Gubernur Sulteng, Longki Djanggola mengirimkan surat dinas kepada Menteri Dalam Negeri Tjahjo Kumolo menanyakan sah atau tidaknya pengusulan nama satu calon wakil gubernur itu, tanpa dukungan DPW PAN Sulteng.

Minggu, 29 Januari 2017

Sebanyak 11 Orang dari Partai Pengusung Koalisi Teruskan (Partai Gerindra, PAN, PBB dan PKB) menggelar rapat keempat di Rumah Jabatan Gubernur Sulteng, di Jalan Mohammad Yamin, Palu Selatan. Ketua DPW PAN Sulteng, Oskar R. Paudi juga hadir dalam pertemuan ini. Saat ini, diusulkan 3 nama calon wakil gubernur yang akan dimajukan bersama Hidayat Lamakarate.

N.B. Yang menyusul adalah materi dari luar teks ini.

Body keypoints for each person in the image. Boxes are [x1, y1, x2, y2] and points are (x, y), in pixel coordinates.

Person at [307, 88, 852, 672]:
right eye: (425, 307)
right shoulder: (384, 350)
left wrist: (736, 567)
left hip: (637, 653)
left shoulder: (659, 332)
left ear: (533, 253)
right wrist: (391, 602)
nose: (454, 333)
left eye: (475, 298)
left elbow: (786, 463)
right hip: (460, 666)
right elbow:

Mereka adalah Ketua DPW PBB Sulteng, Andi Mansur Pasande, Ketua DPW PKB Sulteng, Zainal Daud dan Ketua DPW PAN Sulteng, Oskar R. Paudi. Namun, sampai dengan Rapat ke-4 itu, Oskar belum mengantongi Surat Rekomendasi DPP PAN.

Selasa, 14 Februari 2017

Sebanyak 8 Orang dari Partai Pengusung Koalisi Teruskan (Partai Gerindra, PAN, PBB dan PKB) menggelar rapat kelima di Rumah Jabatan Gubernur Sulteng, di Jalan Mohammad Yamin, Palu Selatan. Ketua DPW PAN Sulteng, Oskar R. Paudi juga hadir dalam pertemuan ini. Ketua DPW PAN Sulteng Oskar R. Paudi tidak hadir dalam pertemuan itu. DPW PAN Sulteng hanya diwakili Sekretaris Kaharuddin Syah.Pada kesempatan ini, Partai Pengusung menetapkan Mohammad Hidayat Lamakarate dan Zainal Daud, sebagai Calon Wakil Gubernur Sulteng akan diajukan ke DPRD Sulteng.